===== EXERCISE INPUTS =====

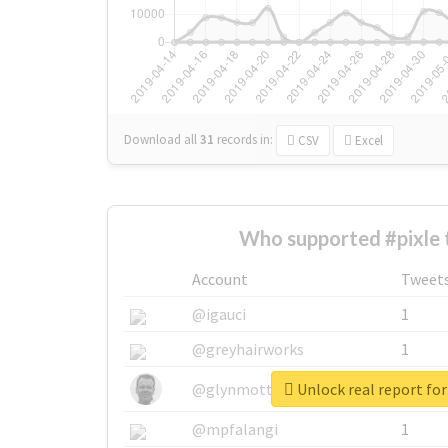
Download all
31
records
in:
CSV
Excel
Who supported #pixle 
Account
Tweet
@igauci
1
@greyhairworks
1
Unlock real report for
@glynmottershead
1
@mpfalangi
1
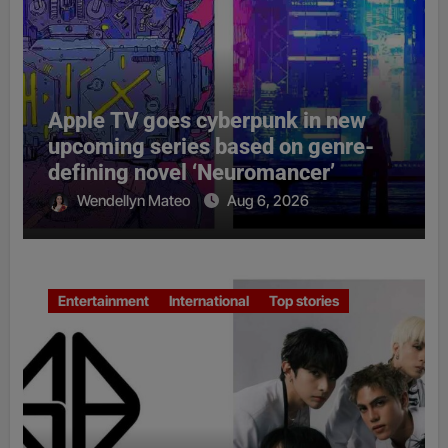
Apple TV goes cyberpunk in new
upcoming series based on genre-
defining novel ‘Neuromancer’
Wendellyn Mateo
Aug 6, 2026
Entertainment
International
Top stories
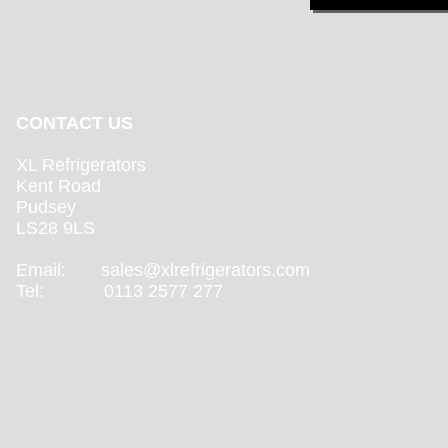
CONTACT US
XL Refrigerators
Kent Road
Pudsey
LS28 9LS
Email:
sales@xlrefrigerators.com
Tel: 0113 2577 277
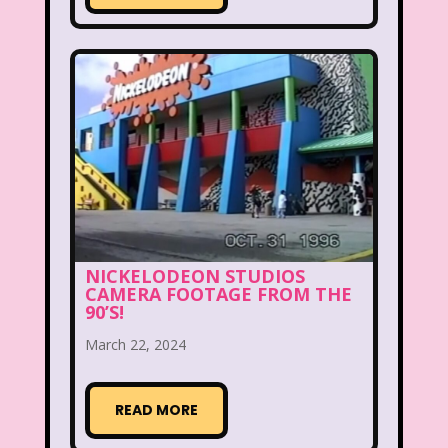
Disney
Disney Afternoon
Disney Channel
Disney Store
Disney Store
Disney World
Disney's MGM Studios
Disney's Sing Along Songs
Double Dare
Double Double Toil And Trouble
NICKELODEON STUDIOS
CAMERA FOOTAGE FROM THE
Doug
Ducktales
Dunkaroos
90’S!
March 22, 2024
Dunkin Donuts
Easy Bake
Ed, Edd n Eddy
Eureeka's Castle
READ MORE
Fairytopia
Family Matters
Fievel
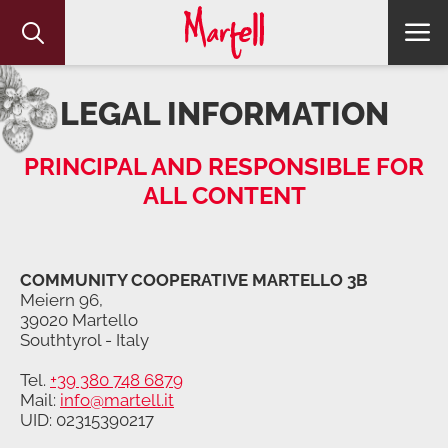
LEGAL INFORMATION
PRINCIPAL AND RESPONSIBLE FOR
ALL CONTENT
COMMUNITY COOPERATIVE MARTELLO 3B
Meiern 96,
39020 Martello
Southtyrol - Italy
Tel.
+39 380 748 6879
Mail:
info@martell.it
UID: 02315390217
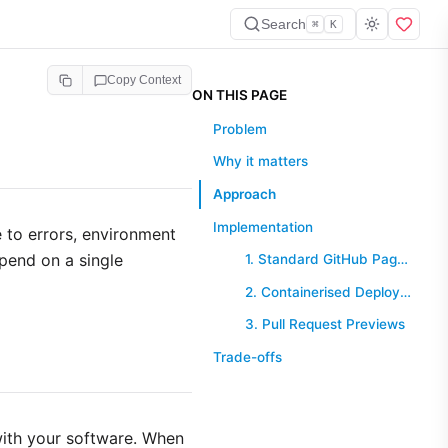
Search
⌘
K
Copy Context
ON THIS PAGE
Problem
Why it matters
Approach
Implementation
 to errors, environment
epend on a single
1. Standard GitHub Pages Workflow
2. Containerised Deployment (Docker)
3. Pull Request Previews
Trade-offs
ith your software. When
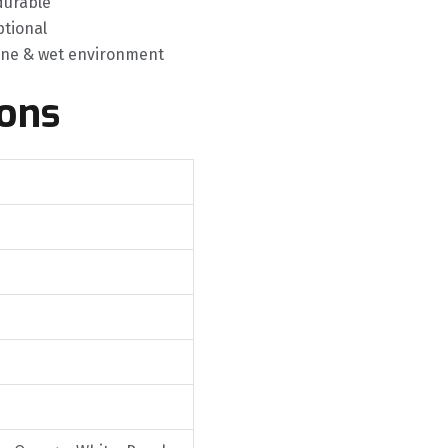
durable
tional
rine & wet environment
ions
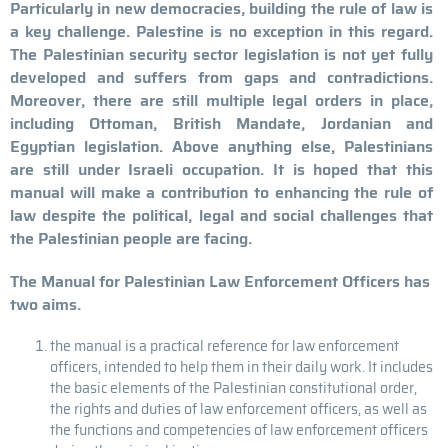
Particularly in new democracies, building the rule of law is
a key challenge. Palestine is no exception in this regard.
The Palestinian security sector legislation is not yet fully
developed and suffers from gaps and contradictions.
Moreover, there are still multiple legal orders in place,
including Ottoman, British Mandate, Jordanian and
Egyptian legislation. Above anything else, Palestinians
are still under Israeli occupation. It is hoped that this
manual will make a contribution to enhancing the rule of
law despite the political, legal and social challenges that
the Palestinian people are facing.
The Manual for Palestinian Law Enforcement Officers has
two aims.
the manual is a practical reference for law enforcement
officers, intended to help them in their daily work. It includes
the basic elements of the Palestinian constitutional order,
the rights and duties of law enforcement officers, as well as
the functions and competencies of law enforcement officers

=====

TASK PROMPT
Without including any pictures, print each record exactly.

SOLUTION
Download all
31
records
in:
CSV
Excel
Who supported #pixle 
Account
Tweet
@igauci
1
@greyhairworks
1
Unlock real report for
@glynmottershead
1
@mpfalangi
1
Apple TV goes cyberpunk in new
upcoming series based on genre-
defining novel ‘Neuromancer’
Wendellyn Mateo
Aug 6, 2026
Entertainment
International
Top stories
CONTACT US
XL Refrigerators
Kent Road
Pudsey
LS28 9LS
Email:
sales@xlrefrigerators.com
Tel: 0113 2577 277
Disney
Disney Afternoon
Disney Channel
Disney Store
Disney Store
Disney World
Disney's MGM Studios
Disney's Sing Along Songs
Double Dare
Double Double Toil And Trouble
NICKELODEON STUDIOS
CAMERA FOOTAGE FROM THE
Doug
Ducktales
Dunkaroos
90’S!
March 22, 2024
Dunkin Donuts
Easy Bake
Ed, Edd n Eddy
Eureeka's Castle
READ MORE
Fairytopia
Family Matters
Fievel
LEGAL INFORMATION
PRINCIPAL AND RESPONSIBLE FOR
ALL CONTENT
COMMUNITY COOPERATIVE MARTELLO 3B
Meiern 96,
39020 Martello
Southtyrol - Italy
Tel.
+39 380 748 6879
Mail:
info@martell.it
UID: 02315390217
Search
⌘
K
Copy Context
ON THIS PAGE
Problem
Why it matters
Approach
Implementation
 to errors, environment
epend on a single
1. Standard GitHub Pages Workflow
2. Containerised Deployment (Docker)
3. Pull Request Previews
Trade-offs
ith your software. When
durable
tional
rine & wet environment
ions
Particularly in new democracies, building the rule of law is
a key challenge. Palestine is no exception in this regard.
The Palestinian security sector legislation is not yet fully
developed and suffers from gaps and contradictions.
Moreover, there are still multiple legal orders in place,
including Ottoman, British Mandate, Jordanian and
Egyptian legislation. Above anything else, Palestinians
are still under Israeli occupation. It is hoped that this
manual will make a contribution to enhancing the rule of
law despite the political, legal and social challenges that
the Palestinian people are facing.
The Manual for Palestinian Law Enforcement Officers has
two aims.
the manual is a practical reference for law enforcement
officers, intended to help them in their daily work. It includes
the basic elements of the Palestinian constitutional order,
the rights and duties of law enforcement officers, as well as
the functions and competencies of law enforcement officers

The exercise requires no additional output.